I was reading in bed and it scared the heck out of me–and sent the three cats who had been snoozing on the bed fleeing for shelter.

It took me a minute or so to figure out what was going on. It turned out to be an Amber Alert. The California Highway Patrol issued the alert in connection with a possible murder/kidnapping in San Diego and made it statewide due to concerns that the suspect might be trying to drive cross-state on his way to Texas or Canada.

It turns out that most cell phones made in the past couple of years come pre-configured to receive emergency alerts, and several states have been using them since April 2012. California has approved their use for Amber Alerts as of the beginning of 2013; this is the first time any alert has been issued in California.  Yep, the government is in your cell phones in ways other than just monitoring who you talk to.

There’s been very little publicity about this phone “feature”. The online screaming suggests that I’m far from the only person who didn’t know about it. Most of the complaints seem to fall into two categories: “Why are you bugging me with this?” and “Why are you bugging me with this in the middle of the night?” Official responses are playing the “Think of the children” card. The response from Bob Hoever, director of special programs for the National Center for Missing and Exploited Children is absolutely typical: “I can appreciate and feel bad that people were annoyed and disturbed by the alert, but this is how we save children.”

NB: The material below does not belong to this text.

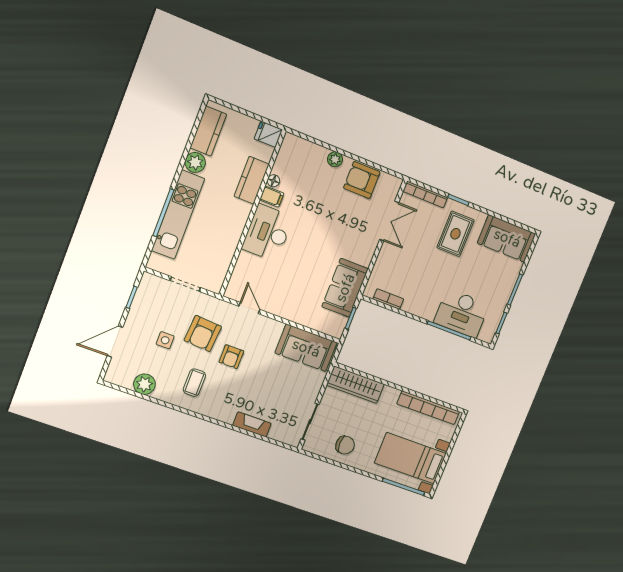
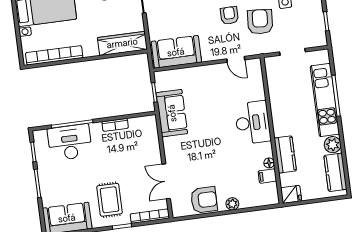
filing cabinet: (272, 197) -> (267, 176), moved
bookcase: (388, 299) -> (115, 125), moved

Such responses miss a lot of the point. The cell phone alert system replaces an older web-based system that allowed users to opt-in to the system. This system is opt-out: you will receive the alerts unless you explicitly turn them off. And you will receive the alerts whenever police decide to send one, regardless of the time of day or night. (Yes, most phones allow you to block notifications, but how many people don’t set up those blocks, or can’t because they have to be available for work or personal emergencies?) Hundreds of thousands of people received Monday night’s alert. Thousands more will be receiving further alerts. An Amber Alert sent at 4am in New York led an unknown, but probably high, number of people to opt out. Monday’s 11pm alert will likely have a similar effect in California. A few more such high-profile events would have a serious negative effect on the utility of the program.

I started looking into how to opt-out. On my phone, it’s actually simple once you know the choice is there. Launch the messaging app, go into its settings, and scroll to the “Emergency message settings”. Other Android phones should be similar; you iPhone users are on your own (but feel free to post instructions in a comment). According to the fount of all knowledge, while the messages appear on your phone like a standard SMS, they’re actually sent over a separate system that gives them priority over regular text messages and voice calls, which makes sense given the original intent to use them for warnings of dangerous weather, terrorist actions, or other events being managed by government Emergency Operations Centers.

There are actually five different message types that can be sent via the “Commercial Mobile Alert System” (also known as “Wireless Emergency Alerts” and “Personal Localized Alerting Network”): Presidential, Extreme, Severe, Amber, and Test. By law, Presidential alerts cannot be disabled. The others can be turned off. Whether you do so is, of course, your own decision.

I’m not arguing that Amber Alerts are not worthwhile or a valuable resource. Hoever notes that 656 children have been rescued specifically because of Amber Alerts. On the other hand, that’s 656 children in the 13 years since the Amber Alert program began in 1996. Is the benefit really so great that it needs to be an opt-out program affecting every cell-phone user in the country?